A new global survey shows that America's once-dominant image abroad has slipped, with China now viewed more favourably than the United States across most of the 36 countries polled. According to the Pew Research Center, 25 of the 36 countries and territories surveyed hold a more positive opinion of China than of the US, a sharp reversal from years in which the US consistently outscored China in global public opinion.
Survey Scope and Headline Numbers
The survey was conducted between February and May, a period that overlapped with the US and Israel launching a military campaign against Iran. Across the 36 countries and territories polled, people in 25 of them expressed a more favourable view of China than of the United States, including in Canada and Mexico, both of which share a border with the US. Released on Wednesday, the survey found that only six countries still hold a more positive view of the US than of China.
Trump vs Xi Jinping: China's Leader Ahead in 22 Countries
It isn't just the two countries' images that have shifted, opinions of their leaders have moved too. In 22 of the 36 countries and territories surveyed, people viewed Chinese President Xi Jinping more positively than US President Donald Trump. That list includes Canada and Mexico as well as major European allies of the US such as France, Germany and Britain. At the same time, the survey found that in some countries, trust in both leaders was low, meaning the shift isn't simply a swing toward China's leadership but also reflects broader unease with America's.
Laura Silver: First Time in Two Decades
Laura Silver, associate director of global attitudes research at the Pew Research Center and one of the researchers behind the study, said that in roughly two decades of tracking global public opinion, this is the first time China has been viewed more positively than the United States. She said opinions of the two countries have often been close in the past, but this is the clearest tilt toward China the surveys have ever recorded.
Covid Fading, But US Policies Widened the Gap
According to Silver, two factors are mainly behind the shift. The first is that memories of the Covid-19 pandemic have faded, which has worked in China's favour. The second, and bigger, factor is that global perceptions of the United States have weakened. Silver said that after recent wars and international developments, people in many countries have come to feel that the US isn't contributing to global peace and stability the way it was expected to, and that trust in President Trump has fallen as a result.

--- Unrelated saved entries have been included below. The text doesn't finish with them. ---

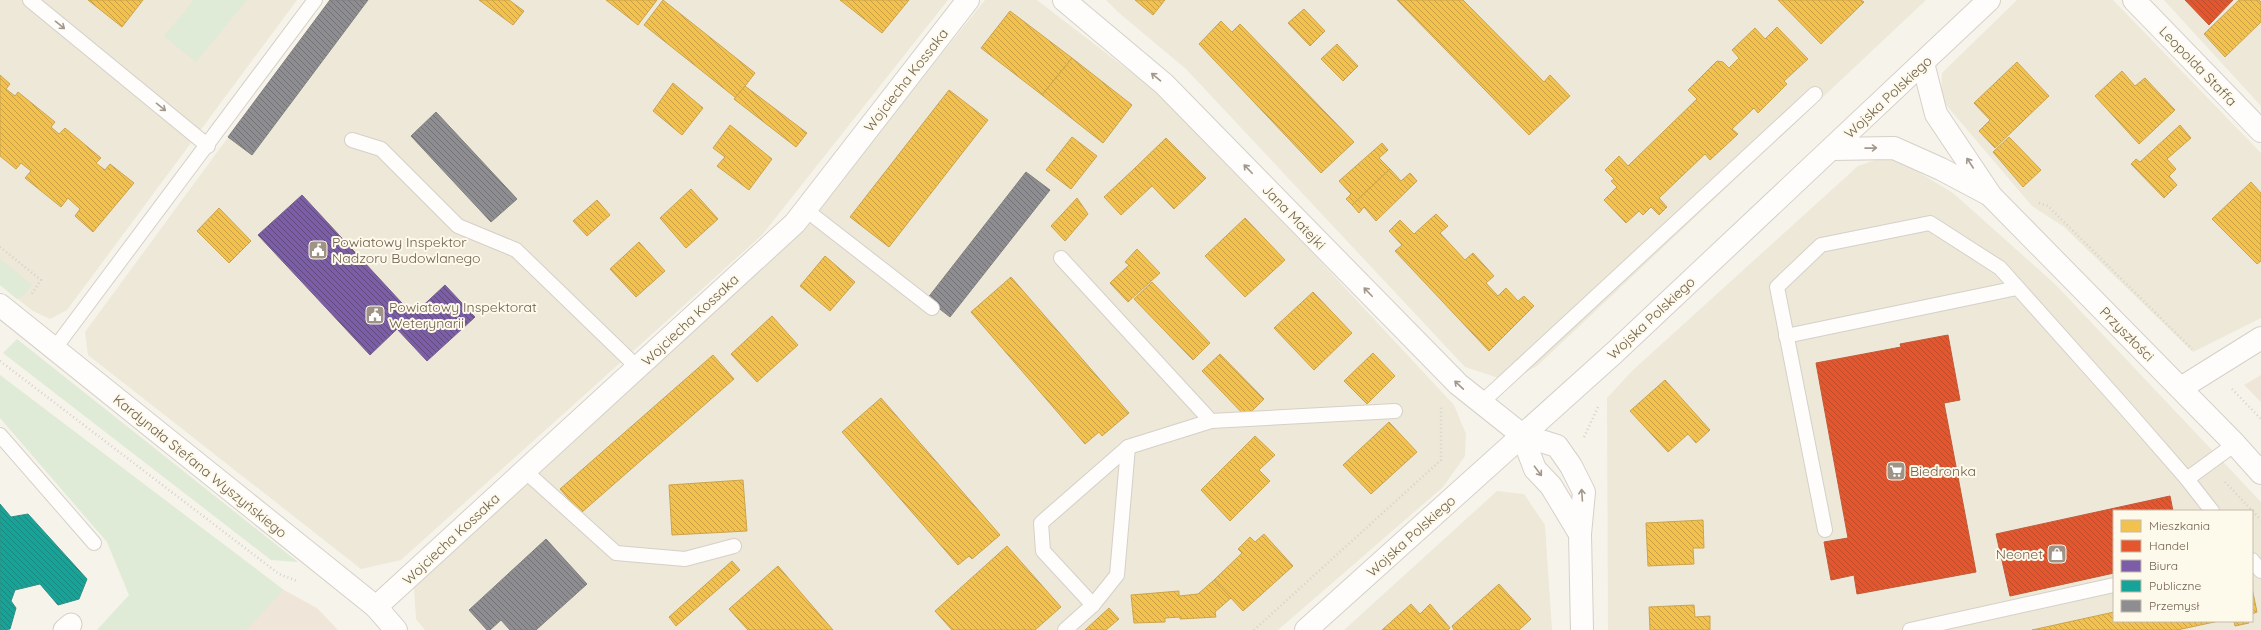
<svg xmlns="http://www.w3.org/2000/svg" width="2261" height="630" viewBox="0 0 2261 630" font-family="Quicksand,sans-serif">
  <style>
    .residential { fill: #eee8d8; fill-rule: evenodd }
    .commercial { fill: #f0e5d9 }
    .green { fill: #dfebd6 }
    .homes { fill: url(#homes-back-hatch); stroke: #cba44e }
    .shops { fill: url(#shops-back-hatch); stroke: #c15a38 }
    .offices { fill: url(#offices-back-hatch); stroke: #785f8c }
    .public { fill: url(#public-back-hatch); stroke: #328f82 }
    .industry { fill: url(#industry-back-hatch); stroke: #84807e }
    .lines { fill: none; stroke-linecap: round; stroke-linejoin: round }
    .service-casing { stroke: #d5d0c8; stroke-width: 16 }
    .pedestrian-casing { stroke: #d5d0c8; stroke-width: 23 }
    .minor-casing { stroke: #d5d0c8; stroke-width: 24 }
    .tertiary-casing { stroke: #d5d0c8; stroke-width: 24 }
    .path { stroke: #d6d1cb; stroke-width: 2.5; stroke-dasharray: 1 3; stroke-linecap: butt }
    .service { stroke: #fefdfc; stroke-width: 14 }
    .pedestrian { stroke: #fefdfc; stroke-width: 21 }
    .minor { stroke: #fefdfc; stroke-width: 22 }
    .tertiary { stroke: #fefdfc; stroke-width: 22 }
    .oneway { stroke: #a2978b }
    .labels { text-anchor: middle; dominant-baseline: central; stroke-width: 4; stroke-linejoin: round; paint-order: stroke }
    .street-label { font-size: 14px; fill: #70604e; stroke: #fdf9eb }
    .poi-label { font-size: 14px; fill: #70604e; stroke: #fdf9eb; text-anchor: start }
  </style>
  <defs>
    <pattern id="homes-back-hatch" width="6" height="6" patternUnits="userSpaceOnUse"><rect width="6" height="6" fill="#f2c14e"/><path d="M-1 5l2 2M0 0l6 6M5-1l2 2" fill="none" stroke="#c8a043"/></pattern>
    <pattern id="shops-back-hatch" width="6" height="6" patternUnits="userSpaceOnUse"><rect width="6" height="6" fill="#e4572e"/><path d="M-1 5l2 2M0 0l6 6M5-1l2 2" fill="none" stroke="#bd4b29"/></pattern>
    <pattern id="offices-back-hatch" width="6" height="6" patternUnits="userSpaceOnUse"><rect width="6" height="6" fill="#7b5ea7"/><path d="M-1 5l2 2M0 0l6 6M5-1l2 2" fill="none" stroke="#604a7c"/></pattern>
    <pattern id="public-back-hatch" width="6" height="6" patternUnits="userSpaceOnUse"><rect width="6" height="6" fill="#17a398"/><path d="M-1 5l2 2M0 0l6 6M5-1l2 2" fill="none" stroke="#19887e"/></pattern>
    <pattern id="industry-back-hatch" width="6" height="6" patternUnits="userSpaceOnUse"><rect width="6" height="6" fill="#8d8d92"/><path d="M-1 5l2 2M0 0l6 6M5-1l2 2" fill="none" stroke="#727173"/></pattern>
  </defs>
  <rect width="100%" height="100%" fill="#f6f3ea"/>
  <g class="residential">
    <polygon points="0,0 297,0 67,310 50,319 33,311 0,285"/>
    <polygon points="329,0 948,0 762,235 401,560 361,569 88,355 85,332"/>
    <polygon points="985,0 1037,0 1145,83 1200,132 1454,405 1466,434 1465,456 1443,487 1278,630 425,630 416,619 414,587 425,573 785,248"/>
    <polygon points="1106,0 1926,0 1537,366 1508,381 1465,367 1186,69 1119,13"/>
    <polygon points="2017,0 2113,0 2261,153 2261,318 2193,352 2064,227 2032,206 1941,99 1942,73"/>
    <polygon points="2164,0 2261,0 2261,106"/>
    <path d="M1890,155L1953,193L2055,284L2261,502V630H1608L1607,398L1633,370L1858,166ZM2114,511H2252V621H2114Z"/>
    <polygon points="1497,491 1524,494 1545,525 1552,630 1344,630"/>
  </g>
  <g class="commercial">
    <polygon points="2261,375 2261,402 2244,385"/>
    <polygon points="284,590 317,608 338,630 243,630"/>
  </g>
  <g class="green">
    <polygon points="194,0 247,0 196,62 164,36"/>
    <polygon points="0,259 32,285 22,297 17,299 0,285"/>
    <polygon points="17,339 298,562 271,560 3,353"/>
    <polygon points="0,375 284,590 246,630 97,630 129,595 107,542 0,418"/>
  </g>
  <g class="homes">
    <polygon points="88,0 143,0 122,27"/>
    <polygon points="479,0 509,0 524,11 513,25"/>
    <polygon points="606,0 657,0 638,25"/>
    <polygon points="663,0 755,73 736,98 644,25"/>
    <polygon points="840,0 909,0 882,33"/>
    <polygon points="1135,0 1165,0 1153,15"/>
    <polygon points="1397,0 1463,0 1544,82 1550,75 1570,96 1529,135"/>
    <polygon points="1778,0 1861,0 1864,2 1821,44"/>
    <polygon points="2239,0 2259,0 2261,2 2261,22 2225,57 2204,34"/>
    <polygon points="1304,9 1325,31 1310,46 1288,23"/>
    <polygon points="1010,11 1072,58 1042,95 981,48"/>
    <polygon points="1221,21 1232,32 1240,24 1354,142 1321,173 1199,44"/>
    <polygon points="1777,27 1808,59 1784,81 1787,84 1758,113 1754,108 1732,129 1738,134 1710,160 1705,154 1659,198 1667,207 1659,215 1651,207 1643,215 1639,211 1626,223 1604,200 1617,187 1611,181 1614,179 1605,170 1619,156 1628,166 1697,99 1688,90 1717,61 1723,62 1729,68 1739,58 1732,50 1755,28 1765,39"/>
    <polygon points="1337,44 1358,66 1343,81 1321,59"/>
    <polygon points="1072,58 1132,105 1103,143 1042,95"/>
    <polygon points="2017,62 2049,96 1995,148 1979,131 1990,120 1974,103"/>
    <polygon points="2122,71 2135,86 2145,78 2175,110 2139,144 2095,96"/>
    <polygon points="0,75 10,84 6,89 15,96 18,92 55,122 51,127 59,134 65,128 101,158 96,163 105,170 110,164 134,183 93,232 75,216 80,209 68,198 61,207 25,178 31,171 21,163 16,169 0,156"/>
    <polygon points="673,83 703,108 682,135 653,111"/>
    <polygon points="745,86 807,133 796,147 734,99"/>
    <polygon points="949,90 988,120 889,247 850,217"/>
    <polygon points="730,125 772,159 749,190 717,166 725,157 713,148"/>
    <polygon points="2180,125 2191,138 2167,159 2176,169 2169,176 2177,185 2164,198 2131,164 2136,159 2140,162"/>
    <polygon points="1072,137 1097,156 1071,189 1046,170"/>
    <polygon points="2009,137 2041,170 2023,187 1993,152"/>
    <polygon points="1166,138 1206,178 1174,209 1135,168"/>
    <polygon points="1382,143 1388,150 1379,158 1390,169 1352,205 1346,199 1351,194 1339,181"/>
    <polygon points="1135,168 1152,186 1121,215 1104,197"/>
    <polygon points="1390,169 1401,181 1410,173 1417,181 1376,221 1364,207 1359,213 1352,205"/>
    <polygon points="2251,182 2261,193 2261,261 2257,264 2212,219"/>
    <polygon points="691,189 718,219 686,248 660,218"/>
    <polygon points="1077,198 1088,214 1065,241 1051,226"/>
    <polygon points="597,200 610,215 587,236 573,221"/>
    <polygon points="219,208 251,241 229,263 197,231"/>
    <polygon points="1436,214 1448,226 1440,233 1465,260 1473,253 1494,276 1486,283 1498,296 1506,288 1518,301 1524,296 1534,306 1489,351 1395,251 1402,245 1389,231 1400,220 1414,234"/>
    <polygon points="1245,218 1285,260 1245,297 1205,256"/>
    <polygon points="639,242 665,271 636,297 610,269"/>
    <polygon points="1137,249 1160,273 1128,302 1110,283 1129,265 1125,262"/>
    <polygon points="825,256 855,282 830,311 800,286"/>
    <polygon points="1011,277 1129,413 1102,436 1099,432 1085,444 971,312"/>
    <polygon points="1152,282 1210,343 1193,360 1134,299"/>
    <polygon points="1313,292 1352,333 1314,370 1274,328"/>
    <polygon points="772,316 798,345 757,382 731,354"/>
    <polygon points="1373,353 1395,376 1367,404 1344,381"/>
    <polygon points="1220,354 1264,399 1246,417 1202,371"/>
    <polygon points="713,355 734,379 581,513 560,489"/>
    <polygon points="1665,380 1710,430 1696,443 1688,434 1668,452 1630,411"/>
    <polygon points="881,398 1000,535 972,559 969,556 958,565 842,432"/>
    <polygon points="1389,422 1417,452 1371,494 1343,465"/>
    <polygon points="1255,436 1275,455 1259,470 1270,481 1230,521 1201,490"/>
    <polygon points="743,480 747,531 672,535 669,485"/>
    <polygon points="1703,520 1704,548 1693,548 1694,564 1648,566 1646,523"/>
    <polygon points="1264,534 1293,566 1243,611 1214,580 1242,553 1238,549 1250,537 1255,542"/>
    <polygon points="1007,546 1061,607 1035,630 952,630 935,611"/>
    <polygon points="732,561 740,570 676,626 669,617"/>
    <polygon points="778,566 833,630 748,630 729,609"/>
    <polygon points="1214,580 1231,598 1215,612 1216,617 1180,619 1180,617 1165,618 1165,622 1134,623 1131,595 1179,591 1179,596 1198,594"/>
    <polygon points="1499,584 1531,619 1519,630 1454,630 1452,626"/>
    <polygon points="2252,588 2257,612 2252,614"/>
    <polygon points="1411,604 1420,614 1430,604 1450,628 1448,630 1382,630"/>
    <polygon points="1694,605 1695,617 1710,616 1710,630 1650,630 1649,607"/>
    <polygon points="1109,608 1119,619 1106,630 1085,630"/>
    <polygon points="2114,612 2114,621 2219,621 2177,630 2032,630"/>
    <polygon points="2234,621 2248,621 2249,623 2235,626"/>
  </g>
  <g class="shops">
    <polygon points="2185,0 2233,0 2209,25"/>
    <polygon points="1948,335 1960,400 1944,403 1976,572 1857,594 1854,575 1831,580 1824,542 1848,538 1816,363 1901,347 1900,344"/>
    <polygon points="2170,496 2173,511 2114,511 2114,573 2010,596 1996,534"/>
  </g>
  <polygon class="offices" points="302,195 413,315 445,285 475,317 427,361 397,329 370,355 258,235"/>
  <polygon class="public" points="0,504 11,517 28,514 87,579 79,599 58,605 40,584 15,590 11,601 16,608 10,629 3,630 0,630"/>
  <g class="industry">
    <polygon points="330,0 368,0 252,155 228,137"/>
    <polygon points="436,112 517,199 491,222 411,136"/>
    <polygon points="1026,172 1050,190 950,317 927,299"/>
    <polygon points="546,539 587,584 536,630 510,630 501,620 490,630 487,630 469,610"/>
  </g>
  <g class="lines">
    <defs>
      <g id="service">
        <polyline points="30,0 208,146"/>
        <polyline points="352,140 381,149 458,226 516,250 638,368"/>
        <polyline points="806,210 932,308"/>
        <polyline points="1061,258 1211,421 1128,447 1117,575 1093,605 1065,630"/>
        <polyline points="1786,336 2017,288"/>
        <polyline points="55,348 315,0"/>
        <polyline points="1480,404 1815,94"/>
        <polyline points="1211,421 1395,411"/>
        <polyline points="0,435 94,543"/>
        <polyline points="525,471 616,553 685,559 734,546"/>
        <polyline points="2212,511 2187,479 2235,444"/>
        <polyline points="1825,530 1777,287 1821,245 1930,223 2000,268 2126,409 2187,479"/>
        <polyline points="2252,560 2261,571"/>
        <polyline points="1093,605 1043,551 1041,523 1128,447"/>
        <polyline points="1910,630 2114,585"/>
      </g>
      <polyline id="pedestrian" points="64,630 71,624"/>
      <g id="minor">
        <polyline points="1064,0 1164,84 1458,384 1522,435 1557,446 1571,466 1584,492 1580,534 1582,630"/>
        <polyline points="2134,0 2261,131"/>
        <polyline points="0,305 376,607 396,630"/>
        <polyline points="2181,388 2261,338"/>
        <polyline points="1522,435 1535,469 1551,486 1580,534"/>
        <polyline points="376,607 795,223 968,0"/>
      </g>
      <g id="tertiary">
        <polyline points="1923,63 1936,114 1991,196 2235,444 2261,473"/>
        <polyline points="1832,149 1894,148 1941,169 1990,195"/>
        <polyline points="1306,630 1614,353 1989,0"/>
      </g>
    </defs>
    <use href="#service" class="service-casing"/>
    <use href="#pedestrian" class="pedestrian-casing"/>
    <use href="#minor" class="minor-casing"/>
    <use href="#tertiary" class="tertiary-casing"/>
    <g class="path">
      <polyline points="2039,203 2048,206 2192,349"/>
      <polyline points="0,247 41,280 31,295"/>
      <polyline points="0,361 279,574 297,581"/>
      <polyline points="2232,389 2261,419"/>
      <polyline points="1584,437 1598,407"/>
      <polyline points="2225,482 2261,520"/>
      <polyline points="1254,630 1441,460 1441,406"/>
    </g>
    <use href="#service" class="service"/>
    <use href="#pedestrian" class="pedestrian"/>
    <use href="#minor" class="minor"/>
    <use href="#tertiary" class="tertiary"/>
  </g>
  <defs><path id="oneway-shaft" d="M-6 0H5M1.5-3L5.5 0L1.5 3" fill="none" stroke-width="1.6" stroke-linecap="round" stroke-linejoin="round"/></defs>
  <g class="oneway">
    <use href="#oneway-shaft" transform="translate(60 25) rotate(39)"/>
    <use href="#oneway-shaft" transform="translate(1156 77) rotate(-140)"/>
    <use href="#oneway-shaft" transform="translate(161 107) rotate(39)"/>
    <use href="#oneway-shaft" transform="translate(1871 148) rotate(-1)"/>
    <use href="#oneway-shaft" transform="translate(1970 163) rotate(-123)"/>
    <use href="#oneway-shaft" transform="translate(1248 169) rotate(-134)"/>
    <use href="#oneway-shaft" transform="translate(1368 292) rotate(-134)"/>
    <use href="#oneway-shaft" transform="translate(1459 385) rotate(-137)"/>
    <use href="#oneway-shaft" transform="translate(1538 471) rotate(53)"/>
    <use href="#oneway-shaft" transform="translate(1582 495) rotate(-94)"/>
  </g>
  <defs>
    <symbol id="civic-square" viewBox="-11 -11 22 22"><rect x="-9" y="-9" width="18" height="18" rx="4" fill="#9f9385" stroke="#fdf9eb"/><path d="M-.6-6.5H3V-4.5H.6V-3L4-1V1h2V6H-6V1h2V-1L-.6-3ZM-1.2 2.5V6h2.4V2.5Z" fill="#fff"/></symbol>
    <symbol id="supermarket-square" viewBox="-11 -11 22 22"><rect x="-9" y="-9" width="18" height="18" rx="4" fill="#9f9385" stroke="#fdf9eb"/><path d="M-6-5.5h2.5l.6 2H6L4.5 2H-2.5L-4.4-4H-6ZM-1.5 3.2a1.3 1.3 0 1 0 .1 0ZM3 3.2a1.3 1.3 0 1 0 .1 0Z" fill="#fff"/></symbol>
    <symbol id="shop-square" viewBox="-11 -11 22 22"><rect x="-9" y="-9" width="18" height="18" rx="4" fill="#9f9385" stroke="#fdf9eb"/><path d="M-5-2.5h2.3a2.7 3.5 0 0 1 5.4 0H5L5.5 6h-11ZM-1.5-2.5h3a1.5 2.3 0 0 0-3 0Z" fill="#fff"/></symbol>
  </defs>
  <g fill-rule="evenodd">
    <use href="#civic-square" x="307" y="239" width="22" height="22"/>
    <use href="#civic-square" x="364" y="304" width="22" height="22"/>
    <use href="#supermarket-square" x="1885" y="460" width="22" height="22"/>
    <use href="#shop-square" x="2046" y="543" width="22" height="22"/>
  </g>
  <g class="labels">
    <g class="street-label">
      <text transform="translate(2198 66) rotate(46)">Leopolda Staffa</text>
      <text transform="translate(906 80) rotate(-52)">Wojciecha Kossaka</text>
      <text transform="translate(1888 97) rotate(-43)">Wojska Polskiego</text>
      <text transform="translate(1294 217) rotate(46)">Jana Matejki</text>
      <text transform="translate(1651 318) rotate(-43)">Wojska Polskiego</text>
      <text transform="translate(690 320) rotate(-43)">Wojciecha Kossaka</text>
      <text transform="translate(2127 334) rotate(45)">Przyszłości</text>
      <text transform="translate(200 466) rotate(39)">Kardynała Stefana Wyszyńskiego</text>
      <text transform="translate(1411 536) rotate(-42)">Wojska Polskiego</text>
      <text transform="translate(451 539) rotate(-43)">Wojciecha Kossaka</text>
    </g>
    <g class="poi-label">
      <text x="332" y="242">Powiatowy Inspektor<tspan x="332" dy="16">Nadzoru Budowlanego</tspan></text>
      <text x="389" y="307">Powiatowy Inspektorat<tspan x="389" dy="16">Weterynarii</tspan></text>
      <text x="1910" y="471">Biedronka</text>
      <text x="2043" y="554" text-anchor="end">Neonet</text>
    </g>
  </g>
  <rect x="2113" y="510" width="140" height="112" fill="#fdf9eb" stroke="#c5bcac"/>
  <rect x="2121" y="520" width="20" height="12" fill="#f2c14e" stroke="#c5bcac"/>
  <text x="2149" y="530" font-size="12" fill="#70604e">Mieszkania</text>
  <rect x="2121" y="540" width="20" height="12" fill="#e4572e" stroke="#c5bcac"/>
  <text x="2149" y="550" font-size="12" fill="#70604e">Handel</text>
  <rect x="2121" y="560" width="20" height="12" fill="#7b5ea7" stroke="#c5bcac"/>
  <text x="2149" y="570" font-size="12" fill="#70604e">Biura</text>
  <rect x="2121" y="580" width="20" height="12" fill="#17a398" stroke="#c5bcac"/>
  <text x="2149" y="590" font-size="12" fill="#70604e">Publiczne</text>
  <rect x="2121" y="600" width="20" height="12" fill="#8d8d92" stroke="#c5bcac"/>
  <text x="2149" y="610" font-size="12" fill="#70604e">Przemysł</text>
</svg>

She added that Trump's claims about taking control of Greenland, US military action against Venezuela's then leader Nicolas Maduro, and America's role in the Israel-Hamas war in Gaza have all weakened support for the US in several countries. She said that over recent months and years, many of Washington's policies simply haven't been viewed positively by the international community, and that frustration now shows up clearly in the survey numbers. China, meanwhile, has benefited both from fading pandemic memories and from the direct comparison, with people in many countries now seeing it as a more reliable partner and a bigger contributor to global peace and stability.
Canada's Reversal and Britain's Vanished Lead
Among some of America's closest allies, opinion has flipped entirely over just a few years. Canada is the clearest example: the share of people holding a positive view of the US there fell from 57 percent in 2023 to just 33 percent now, while positive views of China rose from 14 percent to 44 percent over the same period. Much of that shift is being linked to Trump's decision last year to impose tariffs on goods imported from Canada, and his repeated remarks that Canada could become the 51st state of the US.
Canada isn't alone. Major European countries including France, Germany, Spain, Italy, Sweden and the Netherlands also recorded notable shifts in how people view the world's two largest economies. Britain's numbers are especially striking: around 60 percent of people there held a positive view of the US in 2023, but opinions of the US and China are now roughly even. Three years ago, the US held a 32 percentage point lead over China on this measure in Britain, a lead that has now completely disappeared.
Only Six Countries Still Favor the US
Just six countries in the entire survey still show a more positive view of the US than of China. Israel tops that list, with around 80 percent of people expressing a positive opinion of the US compared with just 19 percent for China. The other five are Japan, India, South Korea, the Philippines and Poland. Even in these six countries, though, positive views of the US have declined in recent years, meaning the US lead, while still real, is nowhere near as strong as it used to be.
One Area Where the US Still Leads: Personal Freedom
There is one measure on which the US still comes out ahead of China: respect for personal freedom. According to the Pew report, people continue to view the US as doing better than China on respecting individual liberty. However, researchers note that even on this front, the gap between the two countries is steadily narrowing.